--- begin Source excerpt ---

The very thin ring with area $\mathrm dA$ tilts slightly. We will ignore the slight curvature that causes either side of the ring to have slightly different lengths. When assuming same lengths, this small area is thus similar to a curved rectangle area which is length around, meaning the circle circumference $2\pi d$, times its width $\mathrm ds$. This tiny width $\mathrm ds$ is simply a geometric bond: $\mathrm ds=R\,\mathrm d\theta$, where $ \mathrm d\theta $ is a tiny angle (a tiny portion of the trip around this ring).

--- end Source excerpt ---
--- begin Recorded data ---

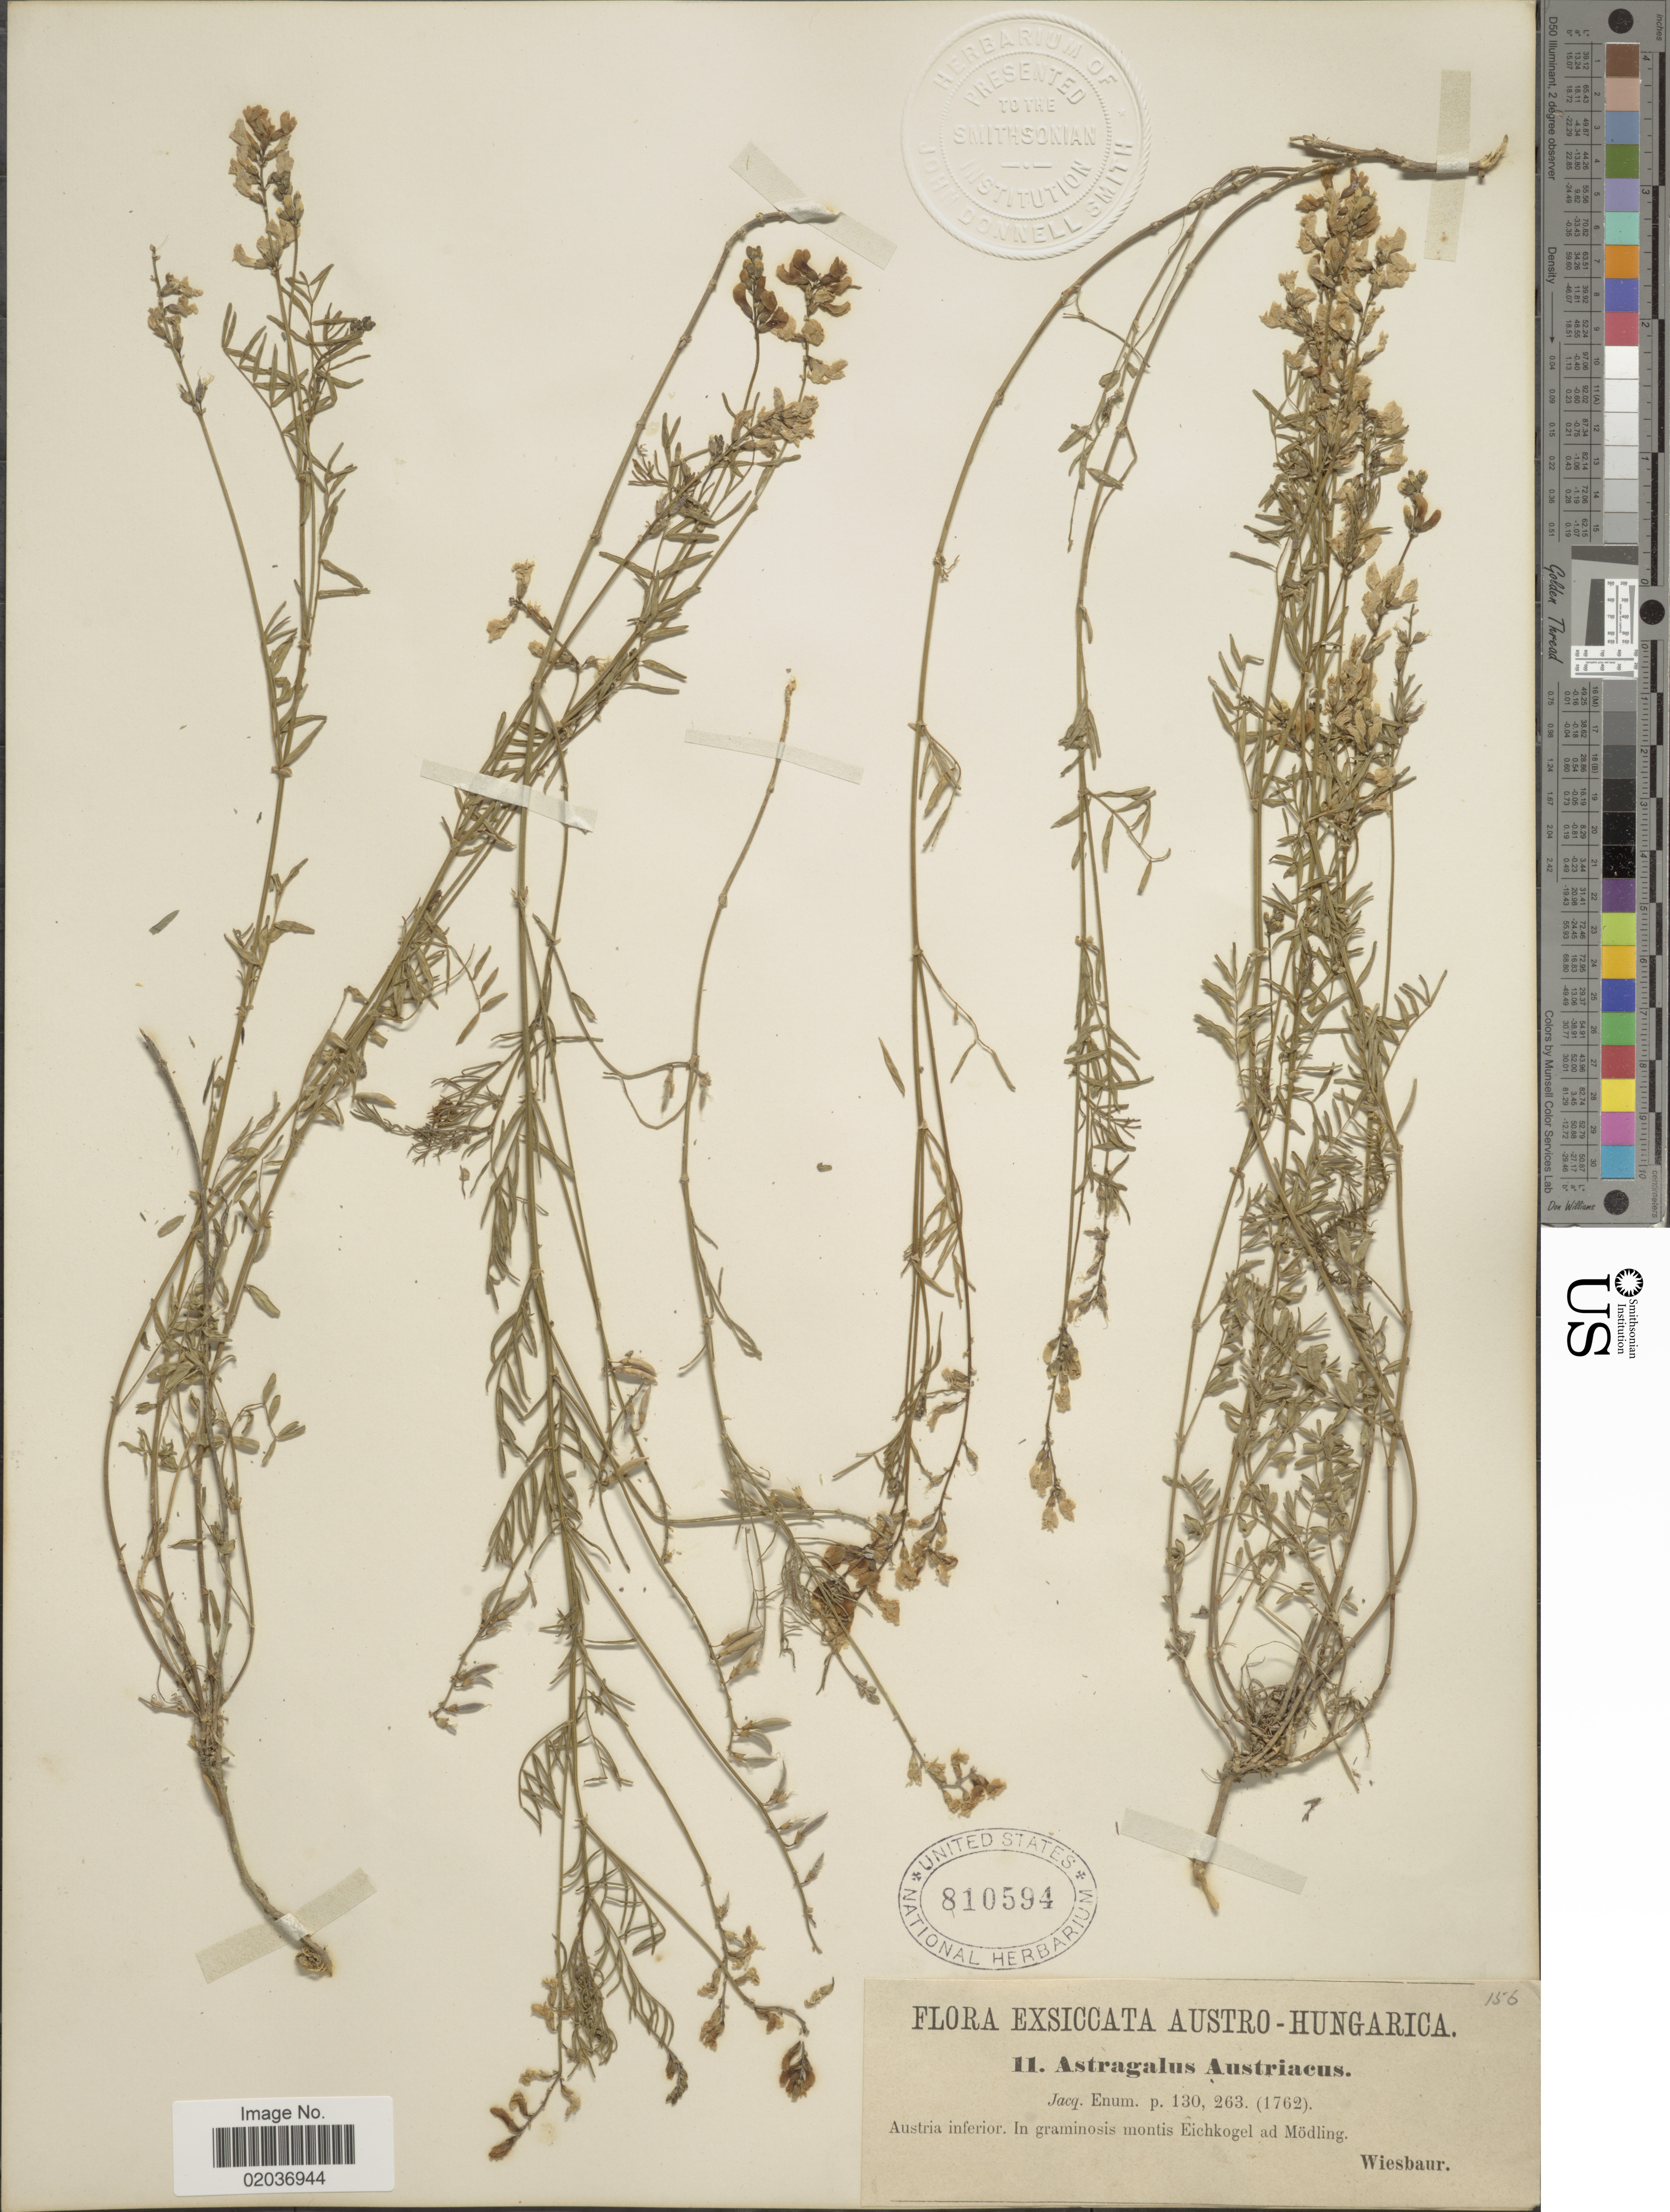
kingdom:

--- end Recorded data ---

*Exercise tasks:*
1 - In the ring-area excerpt, what expression is given for the tiny width ds?
2 - In the ring-area excerpt, write a passage again with every "ring" changed to "band". Begin at the words "The very thin" and stop after "around this ring).".
3 - Shorten the paragraph of the ring-area excerpt that opens "The very thin ring with area" into a brief list that keeps its main facts.

*Results in order:*
1 - ds = R dθ

2 -
The very thin band with area $\mathrm dA$ tilts slightly. We will ignore the slight curvature that causes either side of the band to have slightly different lengths. When assuming same lengths, this small area is thus similar to a curved rectangle area which is length around, meaning the circle circumference $2\pi d$, times its width $\mathrm ds$. This tiny width $\mathrm ds$ is simply a geometric bond: $\mathrm ds=R\,\mathrm d\theta$, where $ \mathrm d\theta $ is a tiny angle (a tiny portion of the trip around this band).

3 -
- The very thin ring with area dA tilts slightly.
- Its slight curvature makes its two sides a little different in length, but this is ignored.
- Treating both sides as equal, the area works like a curved rectangle: its length around (the circumference 2πd) times its width ds.
- The width is ds = R dθ, where dθ is a tiny angle, a tiny portion of the trip around the ring.